### Work to be completed
Line by line, copy the material below exactly.

### Data segment

• • •

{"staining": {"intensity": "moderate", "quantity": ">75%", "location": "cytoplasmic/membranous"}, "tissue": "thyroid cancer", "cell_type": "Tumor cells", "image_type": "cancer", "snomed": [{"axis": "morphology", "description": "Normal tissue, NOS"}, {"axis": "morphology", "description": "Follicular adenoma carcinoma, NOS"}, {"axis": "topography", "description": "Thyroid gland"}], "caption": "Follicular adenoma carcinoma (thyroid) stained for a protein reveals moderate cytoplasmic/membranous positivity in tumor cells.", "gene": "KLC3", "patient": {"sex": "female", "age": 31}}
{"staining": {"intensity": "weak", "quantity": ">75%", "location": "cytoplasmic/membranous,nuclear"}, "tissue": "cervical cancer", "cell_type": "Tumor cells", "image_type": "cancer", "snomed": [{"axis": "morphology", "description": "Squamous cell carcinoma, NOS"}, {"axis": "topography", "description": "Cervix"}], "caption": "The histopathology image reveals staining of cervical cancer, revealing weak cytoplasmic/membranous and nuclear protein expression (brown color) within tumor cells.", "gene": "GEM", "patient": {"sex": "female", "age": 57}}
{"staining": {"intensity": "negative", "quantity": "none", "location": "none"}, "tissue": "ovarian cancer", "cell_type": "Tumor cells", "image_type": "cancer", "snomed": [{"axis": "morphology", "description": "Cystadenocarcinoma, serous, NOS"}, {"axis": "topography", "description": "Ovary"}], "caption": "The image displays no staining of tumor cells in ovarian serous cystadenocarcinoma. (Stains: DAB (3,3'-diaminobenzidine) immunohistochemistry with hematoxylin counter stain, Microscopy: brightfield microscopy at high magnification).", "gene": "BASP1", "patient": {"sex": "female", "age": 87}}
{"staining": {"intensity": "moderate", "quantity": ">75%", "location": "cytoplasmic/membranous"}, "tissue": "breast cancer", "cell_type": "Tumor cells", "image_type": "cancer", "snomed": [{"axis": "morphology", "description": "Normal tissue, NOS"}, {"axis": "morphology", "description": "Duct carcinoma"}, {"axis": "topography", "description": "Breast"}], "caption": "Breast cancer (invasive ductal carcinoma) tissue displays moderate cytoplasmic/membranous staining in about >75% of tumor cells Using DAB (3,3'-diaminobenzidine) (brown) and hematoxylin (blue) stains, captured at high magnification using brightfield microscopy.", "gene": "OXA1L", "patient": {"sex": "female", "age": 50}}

• • •

### Task answer
{"staining": {"intensity": "moderate", "quantity": ">75%", "location": "cytoplasmic/membranous"}, "tissue": "thyroid cancer", "cell_type": "Tumor cells", "image_type": "cancer", "snomed": [{"axis": "morphology", "description": "Normal tissue, NOS"}, {"axis": "morphology", "description": "Follicular adenoma carcinoma, NOS"}, {"axis": "topography", "description": "Thyroid gland"}], "caption": "Follicular adenoma carcinoma (thyroid) stained for a protein reveals moderate cytoplasmic/membranous positivity in tumor cells.", "gene": "KLC3", "patient": {"sex": "female", "age": 31}}
{"staining": {"intensity": "weak", "quantity": ">75%", "location": "cytoplasmic/membranous,nuclear"}, "tissue": "cervical cancer", "cell_type": "Tumor cells", "image_type": "cancer", "snomed": [{"axis": "morphology", "description": "Squamous cell carcinoma, NOS"}, {"axis": "topography", "description": "Cervix"}], "caption": "The histopathology image reveals staining of cervical cancer, revealing weak cytoplasmic/membranous and nuclear protein expression (brown color) within tumor cells.", "gene": "GEM", "patient": {"sex": "female", "age": 57}}
{"staining": {"intensity": "negative", "quantity": "none", "location": "none"}, "tissue": "ovarian cancer", "cell_type": "Tumor cells", "image_type": "cancer", "snomed": [{"axis": "morphology", "description": "Cystadenocarcinoma, serous, NOS"}, {"axis": "topography", "description": "Ovary"}], "caption": "The image displays no staining of tumor cells in ovarian serous cystadenocarcinoma. (Stains: DAB (3,3'-diaminobenzidine) immunohistochemistry with hematoxylin counter stain, Microscopy: brightfield microscopy at high magnification).", "gene": "BASP1", "patient": {"sex": "female", "age": 87}}
{"staining": {"intensity": "moderate", "quantity": ">75%", "location": "cytoplasmic/membranous"}, "tissue": "breast cancer", "cell_type": "Tumor cells", "image_type": "cancer", "snomed": [{"axis": "morphology", "description": "Normal tissue, NOS"}, {"axis": "morphology", "description": "Duct carcinoma"}, {"axis": "topography", "description": "Breast"}], "caption": "Breast cancer (invasive ductal carcinoma) tissue displays moderate cytoplasmic/membranous staining in about >75% of tumor cells Using DAB (3,3'-diaminobenzidine) (brown) and hematoxylin (blue) stains, captured at high magnification using brightfield microscopy.", "gene": "OXA1L", "patient": {"sex": "female", "age": 50}}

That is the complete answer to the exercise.